RBS has offered 10 at-risk branches a reprieve – but warned customers must use them, or risk losing them for good.
The bank announced plans to close 62 branches across Scotland last December, with Wick, Aviemore, Nairn, Grantown on Spey, Banff, Turriff, Dyce, Bridge of Don, Ellon and Huntly among those to go.
Politicians and communities have rallied in opposition, with the Press and Journal also launching the Save our Banks campaign.
And yesterday, RBS finally bowed to public pressure and announced a stay of execution for 10 of the branches – including Castlebay on Barra, Beauly, Kyle, Tongue and Inverary – until the end of the year.
RBS will be monitioring the use of the branches, and will then carry out an independent review to determine their long-term future.
Campaigners up north were celebrating last night, while those in the north-east – where the closures will go ahead as planned – vowed to continue the fight.
Jane Howard, managing director of RBS personal banking, said: “Having listened to the concerns of customers, communities and elected representatives from all political parties, we have decided to keep 10 branches open until the end of 2018. During this period we will monitor the level of transactions and new income at each branch and if there is a sustained and viable increase in both then we will reconsider the closure of the relevant branch as part of a full independent review.”
The P&J understands an as-yet-unnamed industry expert will carry out a rolling review of transactions and ‘new income’, defined as including mortgages.
SNP Westminster leader Ian Blackford, who represents Ross, Skye and Lochaber, hailed the decision as a partial victory following his three questions to Prime Minister Theresa May and two debates secured by his party, in contrast to the Conservatives “failing to lift a finger” on the issue.
He said: “The Press and Journal deserves to be commended for the Save Our Banks campaign. This will come as relief to the communities who can continue to use their branches and the SNP will continue our campaign.”
Isles MP Angus MacNeil described it as a “step in the right direction” but said there was still a “long way to go” to reassure communities.
The P&J’s Save Our Banks campaign backed by every Scottish political party, and highlighted concerns about how internet blackspots stymie online banking, the lack of proper impact assessment and consultation and the fact the closure programme would save only £9.5million – less than RBS spent on sponsoring Scottish Rugby in just one year.
More than 50 Scottish branches are still set to close from may this year, with Tain, Wick, Aviemore, Mallaig, Nairn, Inverness Queensgate, Grantown On Spey, Banff, Turriff, Dyce, Ellon, Huntly and Bridge of Don still in line to be axed.
Unite deputy Scottish secretary Mary Alexander said it was clear campaigners had forced a concession by “exposing the devastation of what the closures mean for communities and jobs” and RBS must go further and reconsider its entire closure programme.

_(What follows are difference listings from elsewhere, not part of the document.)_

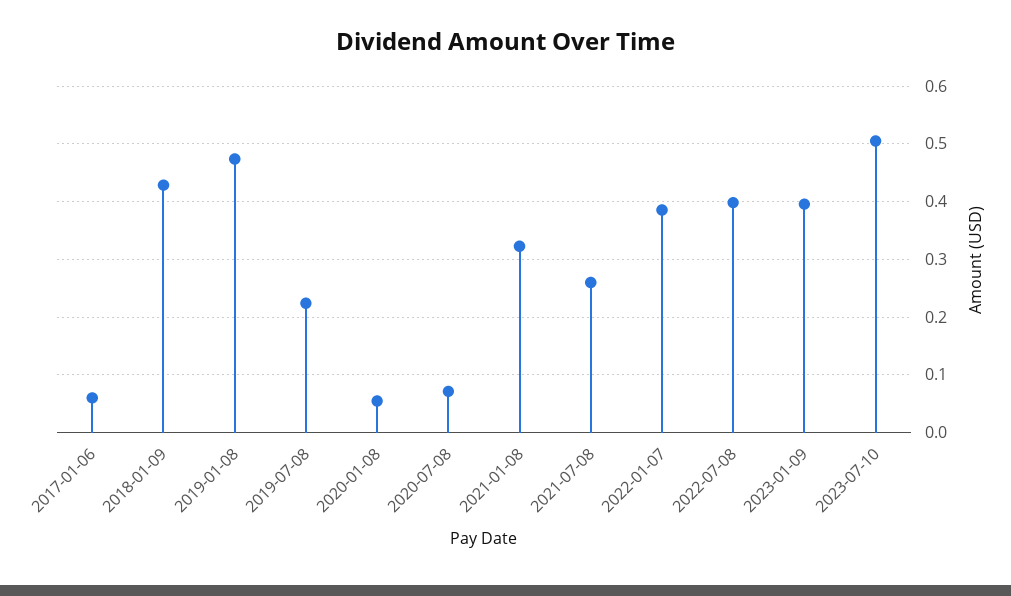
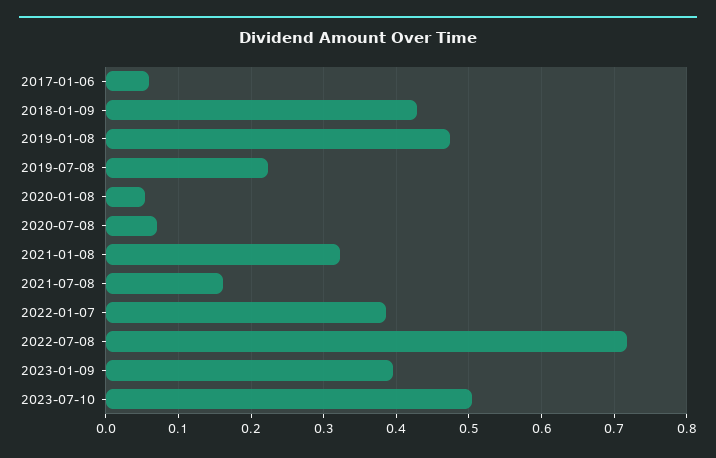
  {
    "2017-01-06": 0.06,
    "2018-01-09": 0.43,
    "2019-01-08": 0.47,
    "2019-07-08": 0.22,
    "2020-01-08": 0.05,
    "2020-07-08": 0.07,
    "2021-01-08": 0.32,
-   "2021-07-08": 0.26,
+   "2021-07-08": 0.16,
    "2022-01-07": 0.39,
-   "2022-07-08": 0.4,
+   "2022-07-08": 0.72,
    "2023-01-09": 0.4,
    "2023-07-10": 0.5
  }

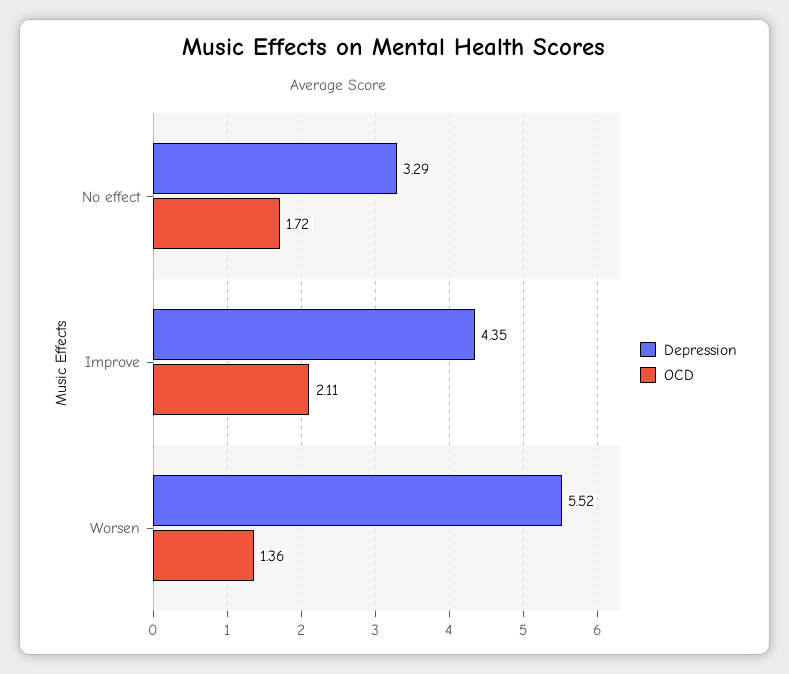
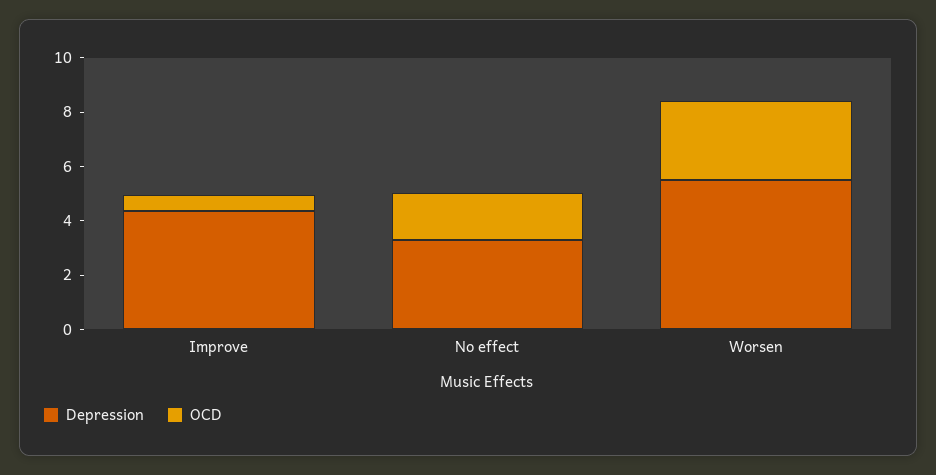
  {
    "Depression": {
      "No effect": 3.29,
      "Improve": 4.35,
      "Worsen": 5.52
    },
    "OCD": {
      "No effect": 1.72,
-     "Improve": 2.11,
+     "Improve": 0.5,
-     "Worsen": 1.36
+     "Worsen": 3
    }
  }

Caithness, Sutherland and Easter Ross MP Jamie Stone said he was pleased the “super tanker of wrong thinking” guiding the closure programme had started to change track and urged customers to “use it or lose it”.
Gordon MP Colin Clark welcomed the breaththrough, but added: “However, this announcement doesn’t go nearly far enough and will come as little comfort to my constituents concerned about accessing their local branch.
“As things stand, banks across the north-east will shut, and the loss of a total of 52 will be a major blow to town centres across Scotland.”
Banff and Buchan MP David Duguid, Conservative, added he was disappointed Turriff and Banff and Buchan branches in his constituency had not been offered a reprieve and would “continue to fight for access to banking facilities”.